Ancestor Story
The story of William Henry Ruby, ship deserter, mine manager, and the man who started it all.

The name was William Ruby. Age twenty-two. Deserted his ship, the Tudor, at Williamstown, Melbourne, on 31 October 1864.
It is the most useful record we have of William Henry Ruby's arrival in Australia. He did not come through the formal channels. He came on a ship, looked at Victoria, and decided to stay.
What he was walking towards was the gold rush, and a colony that needed men who knew how to work hard. He had joined the merchant navy as a seaman from Devon, having lived with his grandparents since his father died when he was nine. The sea had been his way out. Australia was something else entirely.
He married Ruth in Sebastopol, Victoria in 1868. For the next two decades the birthplaces of their children trace a working life across the central Victorian goldfields. Ballarat, Timor, Inglewood, Craigie, Majorca, Maryborough. Each one a mine. Each one a chapter.
By 1884 he was managing the Napier Freehold Mine at Majorca, sinking the first shaft himself and holding full charge of the mine for seven years. He was associated with the Kong Meng Mine in its early days, and connected with the North Duke at Timor, the New Langi Logan at Ararat, the Prentice Freehold at Rutherglen, and mines at Landsborough, Dunolly and Havelock. Two regional newspapers marked his death in December 1917 as the passing of a man connected with some of the principal mines of the district.

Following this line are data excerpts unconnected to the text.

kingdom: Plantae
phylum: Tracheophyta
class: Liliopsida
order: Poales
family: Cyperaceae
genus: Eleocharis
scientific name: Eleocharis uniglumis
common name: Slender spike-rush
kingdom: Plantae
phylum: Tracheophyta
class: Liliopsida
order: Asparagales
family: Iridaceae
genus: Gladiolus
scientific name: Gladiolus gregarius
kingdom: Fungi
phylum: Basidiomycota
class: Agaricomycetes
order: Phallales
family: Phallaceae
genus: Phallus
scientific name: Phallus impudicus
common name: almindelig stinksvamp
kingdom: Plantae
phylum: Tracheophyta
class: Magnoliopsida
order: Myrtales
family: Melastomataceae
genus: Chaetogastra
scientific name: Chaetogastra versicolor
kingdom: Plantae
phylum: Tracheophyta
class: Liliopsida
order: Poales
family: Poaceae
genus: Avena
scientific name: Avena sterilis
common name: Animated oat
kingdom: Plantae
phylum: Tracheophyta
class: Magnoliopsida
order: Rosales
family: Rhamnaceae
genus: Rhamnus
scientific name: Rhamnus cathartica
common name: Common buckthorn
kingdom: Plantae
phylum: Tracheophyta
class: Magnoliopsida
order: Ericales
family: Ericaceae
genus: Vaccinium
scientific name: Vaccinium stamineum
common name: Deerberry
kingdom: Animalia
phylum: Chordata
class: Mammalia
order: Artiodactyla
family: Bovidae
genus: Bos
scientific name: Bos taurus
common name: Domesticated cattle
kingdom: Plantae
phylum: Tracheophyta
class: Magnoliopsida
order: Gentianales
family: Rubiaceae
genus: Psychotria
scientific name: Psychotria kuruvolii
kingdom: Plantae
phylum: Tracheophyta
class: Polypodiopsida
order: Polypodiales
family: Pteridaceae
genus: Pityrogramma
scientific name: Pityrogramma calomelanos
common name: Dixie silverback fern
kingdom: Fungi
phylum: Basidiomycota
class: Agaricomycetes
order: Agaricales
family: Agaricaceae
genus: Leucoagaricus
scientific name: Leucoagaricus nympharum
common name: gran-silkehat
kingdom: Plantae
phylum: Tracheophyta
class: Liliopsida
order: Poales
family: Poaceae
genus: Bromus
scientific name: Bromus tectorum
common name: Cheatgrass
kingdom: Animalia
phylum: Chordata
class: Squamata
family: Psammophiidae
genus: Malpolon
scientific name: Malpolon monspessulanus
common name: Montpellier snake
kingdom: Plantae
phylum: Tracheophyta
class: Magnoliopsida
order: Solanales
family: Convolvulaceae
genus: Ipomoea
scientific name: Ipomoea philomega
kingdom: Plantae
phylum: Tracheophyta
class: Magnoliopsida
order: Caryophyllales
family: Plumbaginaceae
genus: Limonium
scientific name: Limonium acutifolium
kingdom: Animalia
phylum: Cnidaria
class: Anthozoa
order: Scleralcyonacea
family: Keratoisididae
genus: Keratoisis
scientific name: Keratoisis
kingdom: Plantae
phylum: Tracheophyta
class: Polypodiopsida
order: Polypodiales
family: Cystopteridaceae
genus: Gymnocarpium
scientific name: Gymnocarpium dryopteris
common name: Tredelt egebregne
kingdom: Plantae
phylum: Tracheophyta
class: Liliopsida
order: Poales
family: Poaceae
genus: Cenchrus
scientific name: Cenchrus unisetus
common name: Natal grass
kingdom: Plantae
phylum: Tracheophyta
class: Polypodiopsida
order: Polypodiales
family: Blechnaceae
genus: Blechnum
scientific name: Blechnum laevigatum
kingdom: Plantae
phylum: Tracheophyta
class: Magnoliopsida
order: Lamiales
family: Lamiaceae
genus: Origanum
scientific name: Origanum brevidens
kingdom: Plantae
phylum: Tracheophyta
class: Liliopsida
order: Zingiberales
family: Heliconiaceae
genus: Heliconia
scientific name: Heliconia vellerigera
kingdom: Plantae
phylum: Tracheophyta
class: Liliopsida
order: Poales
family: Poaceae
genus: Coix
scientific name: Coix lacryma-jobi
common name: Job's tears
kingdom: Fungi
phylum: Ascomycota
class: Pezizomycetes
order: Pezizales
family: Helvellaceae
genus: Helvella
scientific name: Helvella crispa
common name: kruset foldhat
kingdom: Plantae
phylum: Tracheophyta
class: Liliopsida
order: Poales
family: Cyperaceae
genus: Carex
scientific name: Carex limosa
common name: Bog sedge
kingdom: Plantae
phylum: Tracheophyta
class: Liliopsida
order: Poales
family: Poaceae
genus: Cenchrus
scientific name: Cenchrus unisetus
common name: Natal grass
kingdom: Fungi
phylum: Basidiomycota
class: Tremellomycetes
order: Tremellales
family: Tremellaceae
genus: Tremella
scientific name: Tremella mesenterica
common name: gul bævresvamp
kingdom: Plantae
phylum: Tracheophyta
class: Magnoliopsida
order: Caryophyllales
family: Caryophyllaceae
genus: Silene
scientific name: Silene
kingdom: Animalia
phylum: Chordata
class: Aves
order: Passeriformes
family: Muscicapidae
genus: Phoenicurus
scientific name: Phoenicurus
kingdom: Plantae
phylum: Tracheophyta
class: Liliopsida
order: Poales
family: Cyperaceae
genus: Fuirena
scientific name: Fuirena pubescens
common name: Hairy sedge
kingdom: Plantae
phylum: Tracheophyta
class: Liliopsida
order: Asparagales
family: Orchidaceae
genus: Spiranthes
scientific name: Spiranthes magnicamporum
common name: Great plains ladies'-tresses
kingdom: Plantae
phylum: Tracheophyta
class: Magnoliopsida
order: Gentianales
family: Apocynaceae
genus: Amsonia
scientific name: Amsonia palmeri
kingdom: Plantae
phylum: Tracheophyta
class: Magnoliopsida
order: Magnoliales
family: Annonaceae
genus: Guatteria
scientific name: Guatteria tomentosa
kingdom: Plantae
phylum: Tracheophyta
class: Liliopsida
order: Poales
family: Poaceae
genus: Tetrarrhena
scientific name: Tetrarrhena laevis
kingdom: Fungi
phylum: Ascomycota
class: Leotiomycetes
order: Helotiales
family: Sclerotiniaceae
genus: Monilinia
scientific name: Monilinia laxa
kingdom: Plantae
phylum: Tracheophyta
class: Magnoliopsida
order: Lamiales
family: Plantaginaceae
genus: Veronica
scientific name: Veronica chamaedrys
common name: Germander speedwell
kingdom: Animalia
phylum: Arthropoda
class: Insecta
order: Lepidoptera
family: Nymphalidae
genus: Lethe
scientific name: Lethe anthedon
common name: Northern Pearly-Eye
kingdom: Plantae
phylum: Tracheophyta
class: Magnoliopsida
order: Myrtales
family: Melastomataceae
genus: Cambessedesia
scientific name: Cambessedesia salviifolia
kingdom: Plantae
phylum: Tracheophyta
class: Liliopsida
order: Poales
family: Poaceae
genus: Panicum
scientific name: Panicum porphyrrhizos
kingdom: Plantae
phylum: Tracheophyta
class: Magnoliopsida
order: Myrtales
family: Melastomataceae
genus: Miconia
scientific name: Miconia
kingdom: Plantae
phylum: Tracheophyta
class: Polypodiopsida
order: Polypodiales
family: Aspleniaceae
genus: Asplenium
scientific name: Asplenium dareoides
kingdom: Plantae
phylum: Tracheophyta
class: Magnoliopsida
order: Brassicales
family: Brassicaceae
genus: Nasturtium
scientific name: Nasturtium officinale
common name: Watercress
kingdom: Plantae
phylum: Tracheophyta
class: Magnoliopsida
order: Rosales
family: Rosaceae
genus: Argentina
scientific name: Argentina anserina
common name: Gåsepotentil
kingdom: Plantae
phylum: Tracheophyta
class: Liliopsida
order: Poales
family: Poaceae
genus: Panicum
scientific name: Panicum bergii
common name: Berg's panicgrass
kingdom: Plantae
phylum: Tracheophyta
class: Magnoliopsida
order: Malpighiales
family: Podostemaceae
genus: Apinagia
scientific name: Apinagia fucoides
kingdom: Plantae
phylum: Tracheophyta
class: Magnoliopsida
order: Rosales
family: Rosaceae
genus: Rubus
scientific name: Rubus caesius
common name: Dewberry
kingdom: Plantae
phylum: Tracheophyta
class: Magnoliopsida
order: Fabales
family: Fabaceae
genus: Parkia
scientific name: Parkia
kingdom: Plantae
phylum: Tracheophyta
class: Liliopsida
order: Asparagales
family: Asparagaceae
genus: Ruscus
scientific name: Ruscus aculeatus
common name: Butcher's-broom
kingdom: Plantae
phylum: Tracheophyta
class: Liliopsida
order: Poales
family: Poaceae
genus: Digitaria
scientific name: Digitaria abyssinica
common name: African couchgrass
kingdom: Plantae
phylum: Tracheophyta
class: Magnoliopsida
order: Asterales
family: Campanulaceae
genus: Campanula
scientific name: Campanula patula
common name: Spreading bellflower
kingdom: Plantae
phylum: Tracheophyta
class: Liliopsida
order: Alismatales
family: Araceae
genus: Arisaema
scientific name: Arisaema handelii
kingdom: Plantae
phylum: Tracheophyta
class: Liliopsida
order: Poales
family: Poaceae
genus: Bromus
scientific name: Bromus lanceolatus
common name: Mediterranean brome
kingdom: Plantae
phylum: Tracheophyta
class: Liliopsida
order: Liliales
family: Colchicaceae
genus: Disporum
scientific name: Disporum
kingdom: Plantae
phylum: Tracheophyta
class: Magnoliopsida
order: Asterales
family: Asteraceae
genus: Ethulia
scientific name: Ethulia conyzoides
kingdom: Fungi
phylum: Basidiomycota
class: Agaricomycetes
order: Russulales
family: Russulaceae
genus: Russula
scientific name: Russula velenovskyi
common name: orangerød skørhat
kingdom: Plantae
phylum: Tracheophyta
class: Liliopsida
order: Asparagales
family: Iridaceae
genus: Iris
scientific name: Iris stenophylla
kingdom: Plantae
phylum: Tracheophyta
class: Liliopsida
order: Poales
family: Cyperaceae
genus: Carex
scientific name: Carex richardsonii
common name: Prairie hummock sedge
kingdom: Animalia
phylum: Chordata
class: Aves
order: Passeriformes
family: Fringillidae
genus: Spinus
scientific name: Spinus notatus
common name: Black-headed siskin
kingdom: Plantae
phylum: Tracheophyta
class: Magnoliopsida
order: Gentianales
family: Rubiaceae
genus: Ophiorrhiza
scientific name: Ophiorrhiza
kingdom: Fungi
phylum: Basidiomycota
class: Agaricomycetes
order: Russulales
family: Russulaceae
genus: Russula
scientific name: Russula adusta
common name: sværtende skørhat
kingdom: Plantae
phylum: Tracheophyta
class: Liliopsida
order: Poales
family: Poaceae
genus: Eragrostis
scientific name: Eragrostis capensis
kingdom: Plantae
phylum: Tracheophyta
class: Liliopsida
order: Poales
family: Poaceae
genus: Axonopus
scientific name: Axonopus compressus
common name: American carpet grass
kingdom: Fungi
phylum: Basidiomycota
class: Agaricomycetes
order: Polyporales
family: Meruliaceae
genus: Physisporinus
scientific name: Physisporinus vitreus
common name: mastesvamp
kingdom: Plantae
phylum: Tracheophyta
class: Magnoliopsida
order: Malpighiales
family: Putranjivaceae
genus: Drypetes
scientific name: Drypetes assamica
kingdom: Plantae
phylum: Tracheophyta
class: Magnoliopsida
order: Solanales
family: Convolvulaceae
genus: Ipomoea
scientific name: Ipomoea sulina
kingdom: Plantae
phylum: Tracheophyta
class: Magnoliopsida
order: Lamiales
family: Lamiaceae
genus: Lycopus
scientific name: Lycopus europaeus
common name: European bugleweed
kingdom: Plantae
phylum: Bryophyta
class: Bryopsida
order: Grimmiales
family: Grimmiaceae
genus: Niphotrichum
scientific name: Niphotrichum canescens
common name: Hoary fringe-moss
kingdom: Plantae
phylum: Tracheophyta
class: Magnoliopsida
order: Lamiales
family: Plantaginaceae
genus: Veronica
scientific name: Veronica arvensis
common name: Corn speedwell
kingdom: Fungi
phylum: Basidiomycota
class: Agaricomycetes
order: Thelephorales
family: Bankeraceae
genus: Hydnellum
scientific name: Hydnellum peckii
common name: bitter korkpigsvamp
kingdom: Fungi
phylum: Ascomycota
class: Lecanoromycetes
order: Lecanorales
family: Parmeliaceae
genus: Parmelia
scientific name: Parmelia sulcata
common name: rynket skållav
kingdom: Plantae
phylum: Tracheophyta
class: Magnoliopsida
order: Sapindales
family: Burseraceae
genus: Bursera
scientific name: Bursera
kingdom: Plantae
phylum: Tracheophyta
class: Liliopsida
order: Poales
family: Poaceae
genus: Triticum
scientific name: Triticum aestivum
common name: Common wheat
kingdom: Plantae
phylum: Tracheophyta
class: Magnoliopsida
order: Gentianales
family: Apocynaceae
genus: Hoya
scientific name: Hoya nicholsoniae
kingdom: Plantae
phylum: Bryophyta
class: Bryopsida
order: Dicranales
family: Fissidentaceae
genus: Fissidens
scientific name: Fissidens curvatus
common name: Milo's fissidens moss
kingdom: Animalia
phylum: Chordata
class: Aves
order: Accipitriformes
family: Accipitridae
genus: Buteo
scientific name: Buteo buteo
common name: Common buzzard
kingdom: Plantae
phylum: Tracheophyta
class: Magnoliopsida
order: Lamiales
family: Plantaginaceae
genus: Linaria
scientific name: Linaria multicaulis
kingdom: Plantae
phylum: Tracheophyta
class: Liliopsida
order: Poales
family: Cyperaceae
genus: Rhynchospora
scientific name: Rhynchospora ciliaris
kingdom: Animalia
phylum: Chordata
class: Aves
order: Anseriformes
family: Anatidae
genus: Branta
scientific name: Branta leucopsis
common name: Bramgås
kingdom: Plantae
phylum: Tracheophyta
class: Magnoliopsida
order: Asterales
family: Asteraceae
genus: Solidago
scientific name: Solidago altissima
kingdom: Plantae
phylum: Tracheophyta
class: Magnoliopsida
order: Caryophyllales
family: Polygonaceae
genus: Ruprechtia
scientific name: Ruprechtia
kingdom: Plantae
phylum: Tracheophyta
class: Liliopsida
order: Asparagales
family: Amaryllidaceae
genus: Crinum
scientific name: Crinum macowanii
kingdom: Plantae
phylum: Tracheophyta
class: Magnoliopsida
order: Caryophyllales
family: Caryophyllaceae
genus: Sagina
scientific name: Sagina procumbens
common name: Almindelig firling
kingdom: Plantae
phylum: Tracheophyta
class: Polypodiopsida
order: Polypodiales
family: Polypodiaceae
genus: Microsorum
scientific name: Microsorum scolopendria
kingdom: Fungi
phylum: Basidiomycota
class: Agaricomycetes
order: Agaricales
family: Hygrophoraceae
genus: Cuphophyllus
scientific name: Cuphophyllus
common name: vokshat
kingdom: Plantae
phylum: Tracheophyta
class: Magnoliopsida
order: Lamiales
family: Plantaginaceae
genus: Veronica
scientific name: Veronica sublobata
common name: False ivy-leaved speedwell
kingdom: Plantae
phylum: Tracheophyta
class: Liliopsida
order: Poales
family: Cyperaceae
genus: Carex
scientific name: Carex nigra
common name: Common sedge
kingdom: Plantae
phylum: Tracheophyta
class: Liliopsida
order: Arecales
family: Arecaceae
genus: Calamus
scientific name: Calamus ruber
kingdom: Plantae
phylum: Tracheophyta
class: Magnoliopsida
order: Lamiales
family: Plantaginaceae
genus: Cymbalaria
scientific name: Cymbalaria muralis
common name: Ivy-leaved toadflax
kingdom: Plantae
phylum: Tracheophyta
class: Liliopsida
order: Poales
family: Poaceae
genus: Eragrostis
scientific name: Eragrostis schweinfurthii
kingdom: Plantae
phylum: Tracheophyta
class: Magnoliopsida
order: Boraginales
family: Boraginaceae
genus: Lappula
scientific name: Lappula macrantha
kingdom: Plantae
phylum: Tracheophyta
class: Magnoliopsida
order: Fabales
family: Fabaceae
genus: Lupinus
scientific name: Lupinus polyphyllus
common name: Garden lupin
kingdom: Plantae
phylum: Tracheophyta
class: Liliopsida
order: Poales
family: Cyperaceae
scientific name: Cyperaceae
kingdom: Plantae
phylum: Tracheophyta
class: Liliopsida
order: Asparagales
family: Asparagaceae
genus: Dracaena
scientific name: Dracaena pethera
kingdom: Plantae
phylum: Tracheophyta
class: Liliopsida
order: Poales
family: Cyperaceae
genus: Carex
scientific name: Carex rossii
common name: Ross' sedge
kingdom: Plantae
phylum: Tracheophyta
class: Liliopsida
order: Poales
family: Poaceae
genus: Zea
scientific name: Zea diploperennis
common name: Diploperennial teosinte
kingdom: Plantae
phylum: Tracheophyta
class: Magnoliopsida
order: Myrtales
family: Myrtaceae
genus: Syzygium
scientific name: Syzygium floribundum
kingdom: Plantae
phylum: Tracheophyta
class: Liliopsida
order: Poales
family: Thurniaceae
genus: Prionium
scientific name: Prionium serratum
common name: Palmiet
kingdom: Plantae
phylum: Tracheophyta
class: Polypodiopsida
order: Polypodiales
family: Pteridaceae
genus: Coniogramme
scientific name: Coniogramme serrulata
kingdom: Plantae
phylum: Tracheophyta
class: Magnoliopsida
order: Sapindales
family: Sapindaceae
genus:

The young man from Devon had become a founding figure of the Victorian mining era.
His eldest son James Henry Ruby became general secretary of the Engine Drivers and Firemen's Association of Australia. Another son, William John, died in circumstances that a coroner's inquest in 1909 could not fully explain, leaving four young children and questions that the family has carried ever since. William Henry's children raised families of their own in and around Melbourne, with one becoming the subject of this site's own case studies when the story of a granddaughter's birth was finally untangled more than a century later.
Victoria has been the family's heartland since William Henry first walked away from his ship. One branch moved north to Queensland. That branch includes me, a fourth generation Ruby descendant. I have spent years piecing together the documentary record of where this family came from and how they got here.
A family that now spans at least six generations.
Six generations from a deserter's notice in the Victorian Police Gazette. A family built on the goldfields, shaped by two world wars, spread across the country, and still here.
William Henry Ruby arrived with nothing and left something that has lasted a hundred and sixty years. The records prove it, generation by generation.
This story was reconstructed from primary source records including the Victorian Police Gazette deserter notice (1864), marriage registration (Sebastopol, 1868), mine management records, regional newspaper archives, and the coroner's inquest into the death of William John Ruby (1909). The research follows the principles of the Genealogical Proof Standard.